Some positive steps were taken at yesterday’s COAG meeting but a risk remains that the pace of key national reforms is slowing, Business Council of Australia Chief Executive Katie Lahey said.

“The earning or learning agreement which guarantees an education or training place for all people under 25 who are not in work is a positive development. It will be important that high quality and relevant learning is undertaken,” Ms Lahey said.

“The establishment of a task force on retaining and engaging apprenticeships is also welcomed. It is vital we continue to build our skills base which will underpin a sustained economic recovery.

“These measures are positive but we do need to see the implementation plans as soon as possible for the broader education and productivity agenda to have confidence COAG can deliver on its program,” she said.

“The trend to use COAG meetings to consider issues that could be dealt with separately, such as swine flu and an emergency warning system, was concerning.
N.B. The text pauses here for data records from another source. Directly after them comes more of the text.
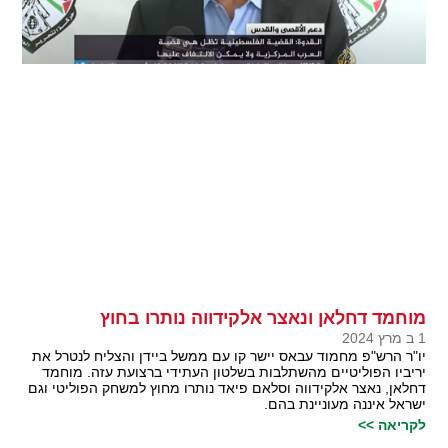
מוחמד דחלאן ונאצר אלקידווה נותרו בחוץ
1 ב מרץ 2024
יו"ר הרש"פ מחמוד עבאס יישר קו עם ממשל ביידן והצליח לנטרל את
יריביו הפוליטיים מהשתלבות בשלטון העתידי ברצועת עזה. מוחמד
דחלאן, נאצר אלקידווה וסלאם פיאד נותרו מחוץ למשחק הפוליטי וגם
ישראל איננה מעוניינת בהם.
לקריאה >>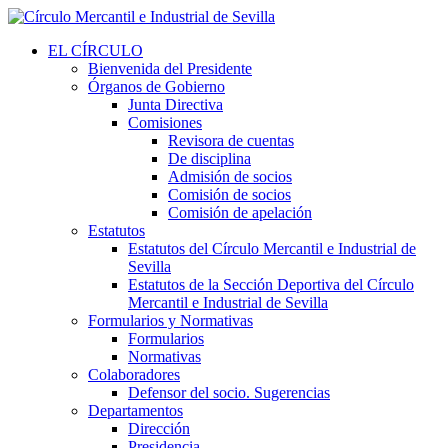
EL CÍRCULO
Bienvenida del Presidente
Órganos de Gobierno
Junta Directiva
Comisiones
Revisora de cuentas
De disciplina
Admisión de socios
Comisión de socios
Comisión de apelación
Estatutos
Estatutos del Círculo Mercantil e Industrial de
Sevilla
Estatutos de la Sección Deportiva del Círculo
Mercantil e Industrial de Sevilla
Formularios y Normativas
Formularios
Normativas
Colaboradores
Defensor del socio. Sugerencias
Departamentos
Dirección
Presidencia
Although these issues are important they are not part of the national reform agenda that COAG is required to deliver.

“As President Greig Gailey said earlier this week the progress COAG makes in the next 18 months will determine Australia’s prosperity for the next decade. We cannot afford to let reform progress slip if we want to recover early and strongly from the economic downturn,” she said.

“The business deregulation agenda needs to be urgently accelerated to underpin productivity growth. Agreeing to assess the impact of further business deregulation reforms, as COAG did yesterday, is not the same as delivering reform outcomes.

“Business is looking for concrete outcomes in this area, not more agreements, particularly in priority areas such as occupational health and safety.

“Further reform on infrastructure policy is needed to address inappropriate infrastructure pricing, the absence of effective national infrastructure markets and poor regulation.

“While we welcome the commitment to a National Strategy for Energy Efficiency, undertaking energy efficiency measures without a consistent national framework will not deliver greenhouse gas emissions reductions at lowest cost.

“We will continue to call on governments to commit to the creation of Energy Efficiency Australia as a new national organisation with responsibility for the development, administration and review of energy efficiency programs in Australia.

“Ongoing reform to the energy market needs to be accelerated in anticipation of the introduction of the Carbon Pollution Reduction Scheme. For example, COAG must commit to getting rid of state electricity price caps so the CPRS can work effectively.

“We welcome the agreement yesterday to provide an additional $21 million to better resource the COAG Reform Council. The BCA called for this, but there is a long way to go before the council is fully up and running with sufficient staff.

“It is pleasing COAG published the reform council’s second annual report. We look forward to analysing future council reports, in particular its assessments of national partnership agreements to ensure the states are fully accountable.

“Business will be looking for COAG to demonstrate in the months ahead it is responding to the issues raised in the COAG Reform Council’s annual report, and its subsequent reviews of reform progress.

“COAG can put Australia on a stronger path to recovery and future productivity, or it can condemn us to underperformance for years to come. Business supports COAG to achieve its objectives, but it must focus on outcomes rather than more agreements to deliver outcomes,” she said.